All references cited herein are hereby incorporated by reference in their entirety to the extent that there is no inconsistency with the disclosure of this specification. Some references provided herein are incorporated by reference to provide details concerning sources of starting materials, additional starting materials, additional reagents, additional methods of synthesis, additional methods of analysis, additional biological materials, additional nucleic acids, chemically modified nucleic acids, additional cells, and additional uses of the invention. All headings used herein are for convenience only. All patents and publications mentioned in the specification are indicative of the levels of skill of those skilled in the art to which the invention pertains, and are herein incorporated by reference to the same extent as if each individual publication, patent or patent application was specifically and individually indicated to be incorporated by reference. References cited herein are incorporated by reference herein in their entirety to indicate the state of the art as of their publication or filing date and it is intended that this information can be employed herein, if needed, to exclude specific embodiments that are in the prior art.

Claims

1. A method of enhancing the differentiation of adult stem cells comprising the steps of:

a) isolating said adult stem cells;

b) contacting said isolated cells with a solution to determine differentiation; and

c) contacting said adult stem cells with a first effective amount of one or more estrogen receptor ligands.

2. The method of claim 1 wherein said adult stem cells are bone marrow mesenchymal stem cells.

3. The method of claim 2 wherein said solution to determine differentiation is an osteogenic medium.

4. The method of claim 2 wherein said solution to determine differentiation is an adipogenic medium.
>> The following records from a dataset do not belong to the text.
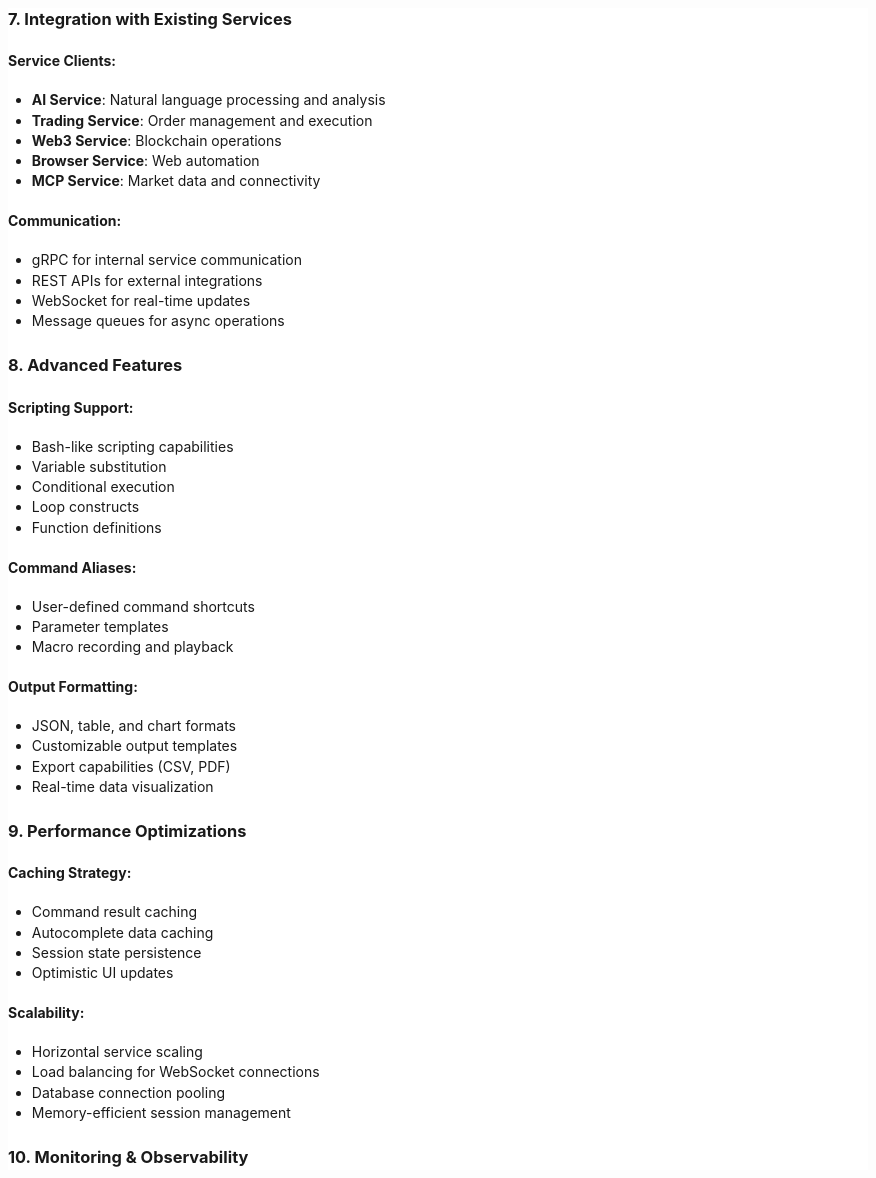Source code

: ### 7. Integration with Existing Services

#### Service Clients:
- **AI Service**: Natural language processing and analysis
- **Trading Service**: Order management and execution
- **Web3 Service**: Blockchain operations
- **Browser Service**: Web automation
- **MCP Service**: Market data and connectivity

#### Communication:
- gRPC for internal service communication
- REST APIs for external integrations
- WebSocket for real-time updates
- Message queues for async operations

### 8. Advanced Features

#### Scripting Support:
- Bash-like scripting capabilities
- Variable substitution
- Conditional execution
- Loop constructs
- Function definitions

#### Command Aliases:
- User-defined command shortcuts
- Parameter templates
- Macro recording and playback

#### Output Formatting:
- JSON, table, and chart formats
- Customizable output templates
- Export capabilities (CSV, PDF)
- Real-time data visualization

### 9. Performance Optimizations

#### Caching Strategy:
- Command result caching
- Autocomplete data caching
- Session state persistence
- Optimistic UI updates

#### Scalability:
- Horizontal service scaling
- Load balancing for WebSocket connections
- Database connection pooling
- Memory-efficient session management

### 10. Monitoring & Observability
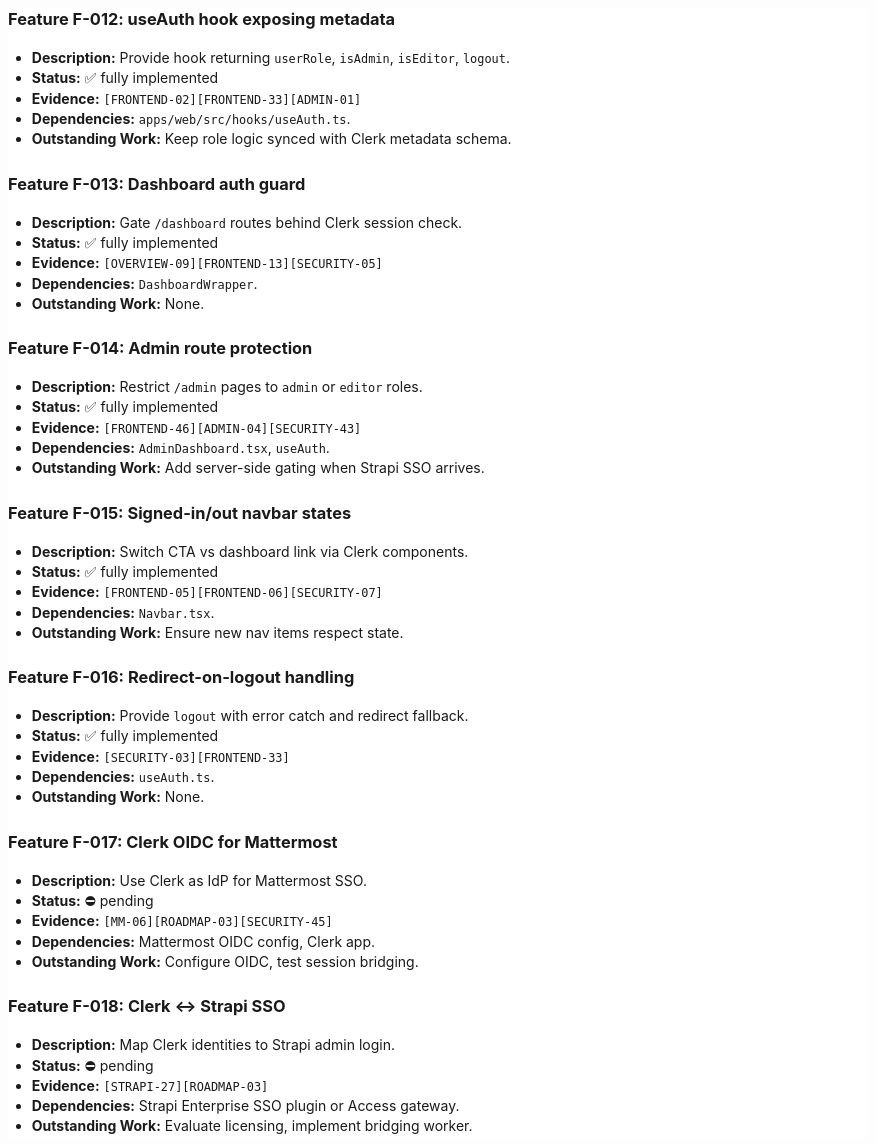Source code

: ### Feature F-012: useAuth hook exposing metadata
- **Description:** Provide hook returning `userRole`, `isAdmin`, `isEditor`, `logout`.
- **Status:** ✅ fully implemented
- **Evidence:** `[FRONTEND-02][FRONTEND-33][ADMIN-01]`
- **Dependencies:** `apps/web/src/hooks/useAuth.ts`.
- **Outstanding Work:** Keep role logic synced with Clerk metadata schema.

### Feature F-013: Dashboard auth guard
- **Description:** Gate `/dashboard` routes behind Clerk session check.
- **Status:** ✅ fully implemented
- **Evidence:** `[OVERVIEW-09][FRONTEND-13][SECURITY-05]`
- **Dependencies:** `DashboardWrapper`.
- **Outstanding Work:** None.

### Feature F-014: Admin route protection
- **Description:** Restrict `/admin` pages to `admin` or `editor` roles.
- **Status:** ✅ fully implemented
- **Evidence:** `[FRONTEND-46][ADMIN-04][SECURITY-43]`
- **Dependencies:** `AdminDashboard.tsx`, `useAuth`.
- **Outstanding Work:** Add server-side gating when Strapi SSO arrives.

### Feature F-015: Signed-in/out navbar states
- **Description:** Switch CTA vs dashboard link via Clerk components.
- **Status:** ✅ fully implemented
- **Evidence:** `[FRONTEND-05][FRONTEND-06][SECURITY-07]`
- **Dependencies:** `Navbar.tsx`.
- **Outstanding Work:** Ensure new nav items respect state.

### Feature F-016: Redirect-on-logout handling
- **Description:** Provide `logout` with error catch and redirect fallback.
- **Status:** ✅ fully implemented
- **Evidence:** `[SECURITY-03][FRONTEND-33]`
- **Dependencies:** `useAuth.ts`.
- **Outstanding Work:** None.

### Feature F-017: Clerk OIDC for Mattermost
- **Description:** Use Clerk as IdP for Mattermost SSO.
- **Status:** ⛔ pending
- **Evidence:** `[MM-06][ROADMAP-03][SECURITY-45]`
- **Dependencies:** Mattermost OIDC config, Clerk app.
- **Outstanding Work:** Configure OIDC, test session bridging.

### Feature F-018: Clerk ↔ Strapi SSO
- **Description:** Map Clerk identities to Strapi admin login.
- **Status:** ⛔ pending
- **Evidence:** `[STRAPI-27][ROADMAP-03]`
- **Dependencies:** Strapi Enterprise SSO plugin or Access gateway.
- **Outstanding Work:** Evaluate licensing, implement bridging worker.

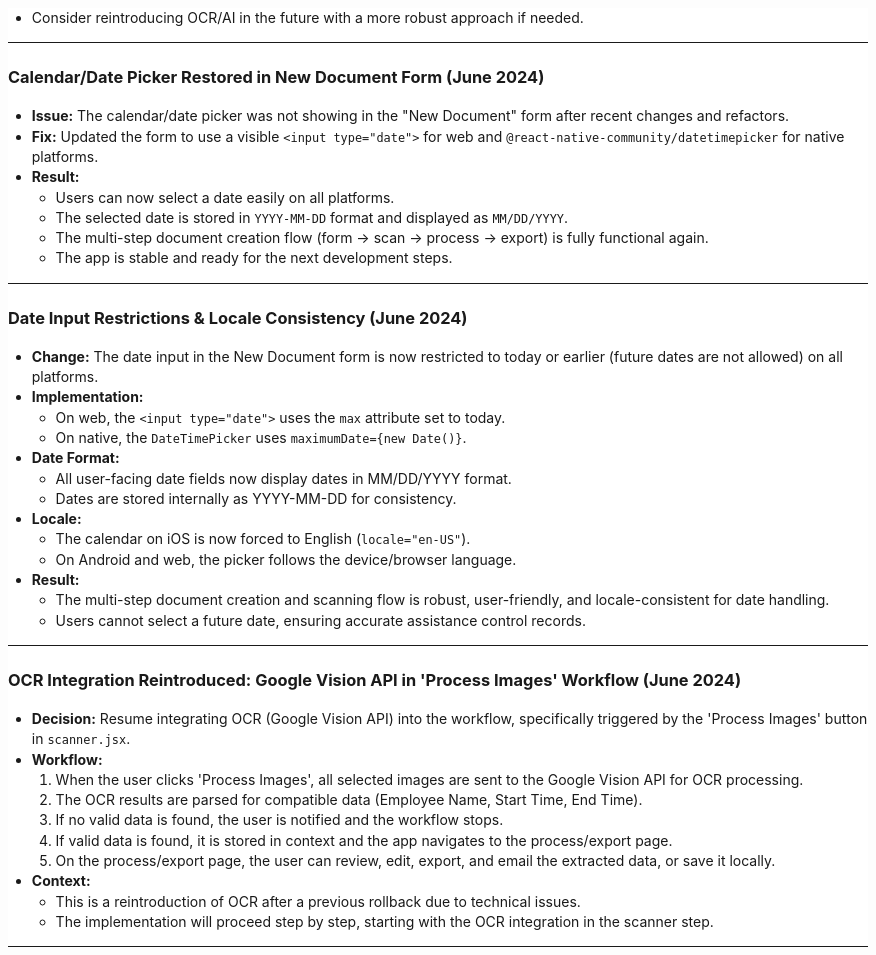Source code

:   - Consider reintroducing OCR/AI in the future with a more robust approach if needed.

---

### Calendar/Date Picker Restored in New Document Form (June 2024)

- **Issue:** The calendar/date picker was not showing in the "New Document" form after recent changes and refactors.
- **Fix:** Updated the form to use a visible `<input type="date">` for web and `@react-native-community/datetimepicker` for native platforms.
- **Result:**
  - Users can now select a date easily on all platforms.
  - The selected date is stored in `YYYY-MM-DD` format and displayed as `MM/DD/YYYY`.
  - The multi-step document creation flow (form → scan → process → export) is fully functional again.
  - The app is stable and ready for the next development steps.

---

### Date Input Restrictions & Locale Consistency (June 2024)

- **Change:** The date input in the New Document form is now restricted to today or earlier (future dates are not allowed) on all platforms.
- **Implementation:**
  - On web, the `<input type="date">` uses the `max` attribute set to today.
  - On native, the `DateTimePicker` uses `maximumDate={new Date()}`.
- **Date Format:**
  - All user-facing date fields now display dates in MM/DD/YYYY format.
  - Dates are stored internally as YYYY-MM-DD for consistency.
- **Locale:**
  - The calendar on iOS is now forced to English (`locale="en-US"`).
  - On Android and web, the picker follows the device/browser language.
- **Result:**
  - The multi-step document creation and scanning flow is robust, user-friendly, and locale-consistent for date handling.
  - Users cannot select a future date, ensuring accurate assistance control records.

---

### OCR Integration Reintroduced: Google Vision API in 'Process Images' Workflow (June 2024)

- **Decision:** Resume integrating OCR (Google Vision API) into the workflow, specifically triggered by the 'Process Images' button in `scanner.jsx`.
- **Workflow:**
  1. When the user clicks 'Process Images', all selected images are sent to the Google Vision API for OCR processing.
  2. The OCR results are parsed for compatible data (Employee Name, Start Time, End Time).
  3. If no valid data is found, the user is notified and the workflow stops.
  4. If valid data is found, it is stored in context and the app navigates to the process/export page.
  5. On the process/export page, the user can review, edit, export, and email the extracted data, or save it locally.
- **Context:**
  - This is a reintroduction of OCR after a previous rollback due to technical issues.
  - The implementation will proceed step by step, starting with the OCR integration in the scanner step.

---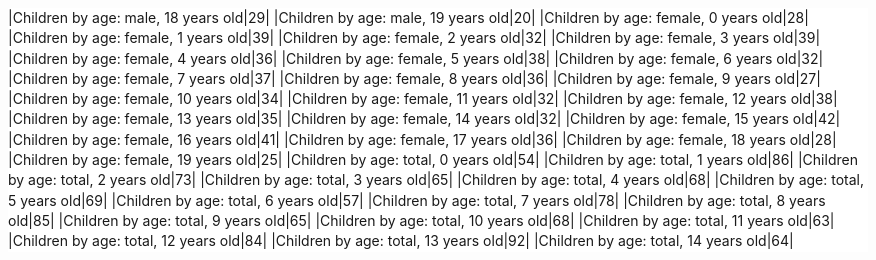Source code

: |Children by age: male, 18 years old|29|
|Children by age: male, 19 years old|20|
|Children by age: female, 0 years old|28|
|Children by age: female, 1 years old|39|
|Children by age: female, 2 years old|32|
|Children by age: female, 3 years old|39|
|Children by age: female, 4 years old|36|
|Children by age: female, 5 years old|38|
|Children by age: female, 6 years old|32|
|Children by age: female, 7 years old|37|
|Children by age: female, 8 years old|36|
|Children by age: female, 9 years old|27|
|Children by age: female, 10 years old|34|
|Children by age: female, 11 years old|32|
|Children by age: female, 12 years old|38|
|Children by age: female, 13 years old|35|
|Children by age: female, 14 years old|32|
|Children by age: female, 15 years old|42|
|Children by age: female, 16 years old|41|
|Children by age: female, 17 years old|36|
|Children by age: female, 18 years old|28|
|Children by age: female, 19 years old|25|
|Children by age: total, 0 years old|54|
|Children by age: total, 1 years old|86|
|Children by age: total, 2 years old|73|
|Children by age: total, 3 years old|65|
|Children by age: total, 4 years old|68|
|Children by age: total, 5 years old|69|
|Children by age: total, 6 years old|57|
|Children by age: total, 7 years old|78|
|Children by age: total, 8 years old|85|
|Children by age: total, 9 years old|65|
|Children by age: total, 10 years old|68|
|Children by age: total, 11 years old|63|
|Children by age: total, 12 years old|84|
|Children by age: total, 13 years old|92|
|Children by age: total, 14 years old|64|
5. The method of claim 1 wherein said adult stem cells are adipose-derived stromal cells.

6. The method of claim 5 wherein said solution to determine differentiation is an osteogenic medium.

7. The method of claim 5 wherein said solution to determine differentiation is an adipogenic medium.

8. The method of claim 1 wherein said first effective amount is between about 10−6 and about 10−12 M of said one or more estrogen receptor ligands.

9. The method of claim 1 wherein said first effective amount is between about 10−8 and about 10−11 M of said one or more estrogen receptor ligands.

10. The method of claim 1 wherein said first effective amount is between about 10−6 and about 10−9 M of said one or more estrogen receptor ligands.

11. The method of claim 1 wherein said first effective amount is adjusted depending on the gender of the cells.

12. The method of claim 1 wherein said one or more estrogen receptor ligands are selected from the group consisting of estriol, estradiol, estrone and combinations thereof.

13. The method of claim 1 wherein the estrogen receptor ligand is 17-β estradiol.

14. The method of claim 1 further comprising increasing the proliferation of said isolated cells by contacting said isolated cells with a second effective amount of one or more estrogen receptor ligands prior to contacting said cells with the solution to determine differentiation.

15. The method of claim 14 wherein said second effective amount is between about 10−6 and about 10−9 M of said one or more estrogen receptor ligands.

16. The method of claim 14 wherein said one or more estrogen receptor ligands comprise estriol, 17-β estradiol, or both.

17. The method of claim 14 wherein said second effective amount is adjusted depending on the gender of the cells.

18. The method of claim 17 wherein said second effective amount is approximately 10−9 M of said one or more estrogen receptor ligands where the cells are male.

19. The method of claim 17 wherein said second effective amount is approximately 10−6 M of said one or more estrogen receptor ligands where the cells are female.